**WORK REQUEST:** Exactly the lines from the one that holds "Consente di identificare il nome del server in cui verranno" to the end of the data below: retype these and nothing else.
___ AVAILABLE DATA
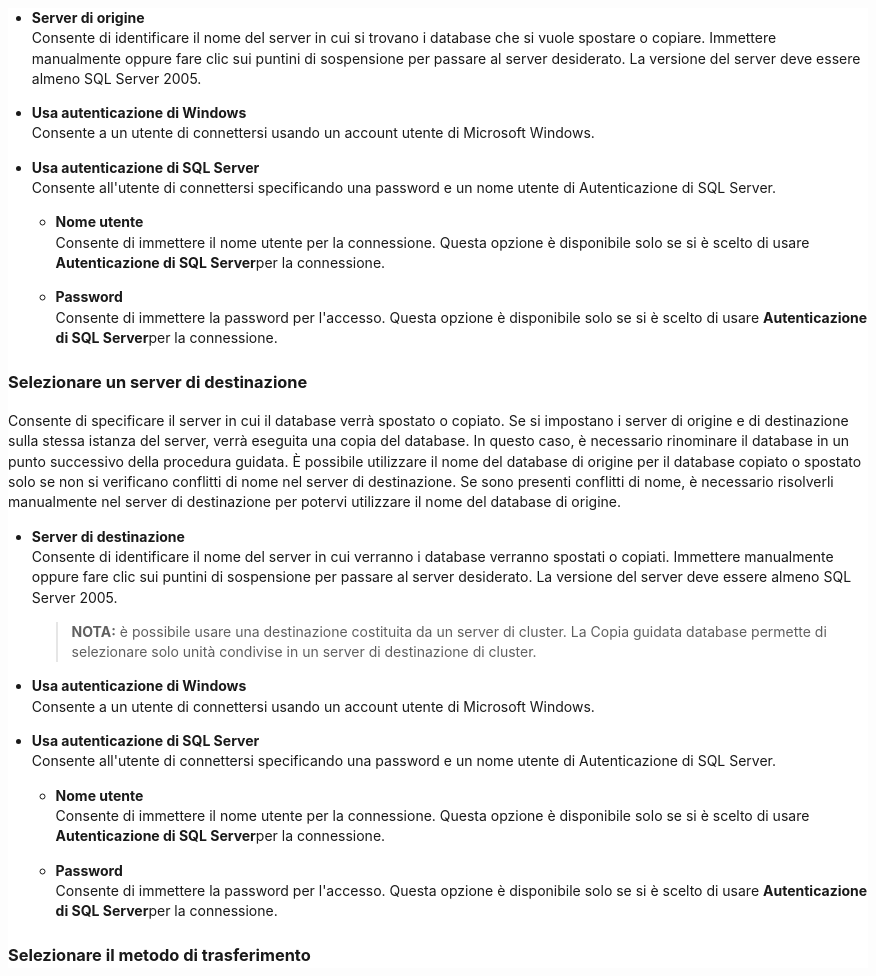 -    **Server di origine**  
Consente di identificare il nome del server in cui si trovano i database che si vuole spostare o copiare.  Immettere manualmente oppure fare clic sui puntini di sospensione per passare al server desiderato.  La versione del server deve essere almeno SQL Server 2005.

-    **Usa autenticazione di Windows**  
Consente a un utente di connettersi usando un account utente di Microsoft Windows.

-    **Usa autenticazione di SQL Server**  
Consente all'utente di connettersi specificando una password e un nome utente di Autenticazione di SQL Server.

     -    **Nome utente**  
Consente di immettere il nome utente per la connessione. Questa opzione è disponibile solo se si è scelto di usare **Autenticazione di SQL Server**per la connessione.

     -    **Password**  
Consente di immettere la password per l'accesso. Questa opzione è disponibile solo se si è scelto di usare **Autenticazione di SQL Server**per la connessione.

###  <a name="select-a-destination-server"></a>Selezionare un server di destinazione
Consente di specificare il server in cui il database verrà spostato o copiato.  Se si impostano i server di origine e di destinazione sulla stessa istanza del server, verrà eseguita una copia del database.  In questo caso, è necessario rinominare il database in un punto successivo della procedura guidata.  È possibile utilizzare il nome del database di origine per il database copiato o spostato solo se non si verificano conflitti di nome nel server di destinazione.  Se sono presenti conflitti di nome, è necessario risolverli manualmente nel server di destinazione per potervi utilizzare il nome del database di origine.
  
-    **Server di destinazione**  
Consente di identificare il nome del server in cui verranno i database verranno spostati o copiati.  Immettere manualmente oppure fare clic sui puntini di sospensione per passare al server desiderato.  La versione del server deve essere almeno SQL Server 2005.

     >**NOTA:** è possibile usare una destinazione costituita da un server di cluster. La Copia guidata database permette di selezionare solo unità condivise in un server di destinazione di cluster.

-    **Usa autenticazione di Windows**  
Consente a un utente di connettersi usando un account utente di Microsoft Windows.

-    **Usa autenticazione di SQL Server**  
Consente all'utente di connettersi specificando una password e un nome utente di Autenticazione di SQL Server.

     -    **Nome utente**  
Consente di immettere il nome utente per la connessione. Questa opzione è disponibile solo se si è scelto di usare **Autenticazione di SQL Server**per la connessione.

     -    **Password**  
Consente di immettere la password per l'accesso. Questa opzione è disponibile solo se si è scelto di usare **Autenticazione di SQL Server**per la connessione.

###  <a name="select-the-transfer-method"></a>Selezionare il metodo di trasferimento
______
**SOLUTION TO THE EXERCISE:**
Consente di identificare il nome del server in cui verranno i database verranno spostati o copiati.  Immettere manualmente oppure fare clic sui puntini di sospensione per passare al server desiderato.  La versione del server deve essere almeno SQL Server 2005.

     >**NOTA:** è possibile usare una destinazione costituita da un server di cluster. La Copia guidata database permette di selezionare solo unità condivise in un server di destinazione di cluster.

-    **Usa autenticazione di Windows**  
Consente a un utente di connettersi usando un account utente di Microsoft Windows.

-    **Usa autenticazione di SQL Server**  
Consente all'utente di connettersi specificando una password e un nome utente di Autenticazione di SQL Server.

     -    **Nome utente**  
Consente di immettere il nome utente per la connessione. Questa opzione è disponibile solo se si è scelto di usare **Autenticazione di SQL Server**per la connessione.

     -    **Password**  
Consente di immettere la password per l'accesso. Questa opzione è disponibile solo se si è scelto di usare **Autenticazione di SQL Server**per la connessione.

###  <a name="select-the-transfer-method"></a>Selezionare il metodo di trasferimento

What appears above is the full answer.